I created a discussion on my facebook page the issue of children in church celebrations. The thread has 64 entries to date with 40 'likes'. I would like to highlight one of my replies:
To respond to Kevin Lim's comment: "This topic was raised in another forum before and there were many responses from parents, especially moms, who were genuinely seeking refreshing from God during celebrations which would not happen if their children were with them. The need to supervise and guard their kids would rob them of the time with God and defeat the purpose of participating in church for them."
I understand perfectly that part. It's like me and Stella cautioning young parents in a humorous way, that they can forget about a peaceful night sleep for the next 15 years. It is a price every parent has to go through, but we pray that the joys outweigh the "traumas". It would be naive to suggest that we can still have everything the way before once we have children. The fact is, everything changes the moment we have children and that includes celebration, our sleep and even our intimate moments. For e.g., if we expect celebrations to be the only source of refreshment for our spiritual life, then it is a dangerous assumption because whether we like it or not, children will be a distraction no matter how well trained they are (it's a matter of whether it is in a small or big way).
So the wisdom would be, in what way can I be refreshed other than celebrations, in what ways can I physically rest, and in what ways can we still nurture our marriage relationship? This is all part of maturing and I have always said that if we cannot do that when we are without children, there's no way we can do that when we do. It starts way before that, and hence the need to disciple our young adults prior even to their marriage. They need to see real encouraging models.
We have to become creative in doing that. God has often ministered to me through a great sermon while driving. I have even wept and cried listening to a worship song while driving to work. God has also spoken powerfully through a bible passage during devotional time. These are exceptional moments that God in His mercy gives when we are desperate enough. It is okay to be honest and say "God, I know I have a responsibility to coach my children to be part of the Christian community during celebrations and you know how distracted I can become. Can you minister to me during moments in the other 6 days of the week? Will you help me encounter you at home and at work?"

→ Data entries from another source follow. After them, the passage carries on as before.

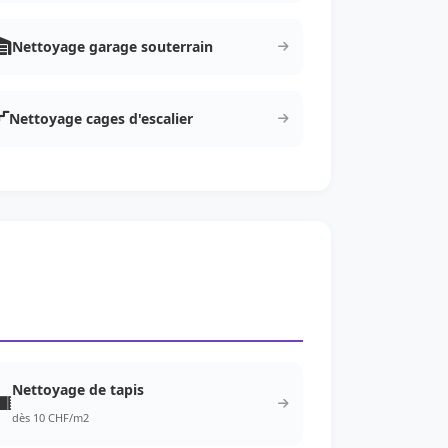
Nettoyage garage souterrain
Nettoyage cages d'escalier
Nettoyage de tapis
dès 10 CHF/m2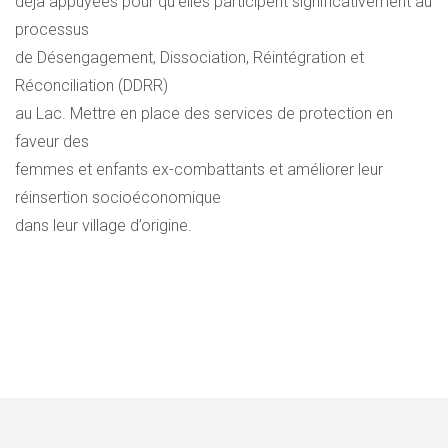
déjà appuyées pour qu’elles participent significativement au
processus
de Désengagement, Dissociation, Réintégration et
Réconciliation (DDRR)
au Lac. Mettre en place des services de protection en
faveur des
femmes et enfants ex-combattants et améliorer leur
réinsertion socioéconomique
dans leur village d’origine.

This is a ministry hazard that pastors have to handle which many of you may not realize. I am so used to the church environment because it is part of my work and there's such a temptation to be in celebrations and operate in a work mindset cos there are many things we have to be mindful of during celebrations. Before I work full time in church, going to church was a very refreshing thing to do after a hectic week. But for those of us who work in the church, it is conscious effort for us to remain fresh. That's why the Monday Sabbath for us is crucial to keep us "sane" and refreshed. God has spoken to me in the most unexpected times other than "church" that it is a habit I have learnt to inculcate, even while listening to a sermon on a threadmill. You will be surprised how God talks to me while exercising.

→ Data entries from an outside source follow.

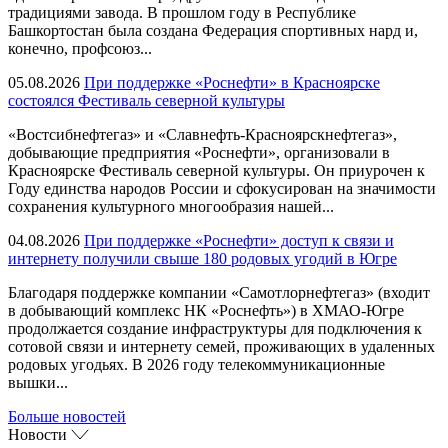
традициями завода. В прошлом году в Республике
Башкортостан была создана Федерация спортивных нард и,
конечно, профсоюз...
05.08.2026
При поддержке «Роснефти» в Красноярске
состоялся Фестиваль северной культуры
«Востсибнефтегаз» и «Славнефть-Красноярскнефтегаз»,
добывающие предприятия «Роснефти», организовали в
Красноярске Фестиваль северной культуры. Он приурочен к
Году единства народов России и сфокусирован на значимости
сохранения культурного многообразия нашей...
04.08.2026
При поддержке «Роснефти» доступ к связи и
интернету получили свыше 180 родовых угодий в Югре
Благодаря поддержке компании «Самотлорнефтегаз» (входит
в добывающий комплекс НК «Роснефть») в ХМАО-Югре
продолжается создание инфраструктуры для подключения к
сотовой связи и интернету семей, проживающих в удаленных
родовых угодьях. В 2026 году телекоммуникационные
вышки...
Больше новостей
Новости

My advice to young parents would be, recognize the fact that you will be distracted and this is for the sake of your children. Pray and ask God to refresh you in different ways and it's okay to be distracted during celebrations. My wife and I, now that our boys have grown up, are truly enjoying the freedom we have now to grow ourselves and our marriage. We are thankful for the many distractions we have had and seeing our children growing to love God for themselves. We look at them and smile with gratitude to our Heavenly Father.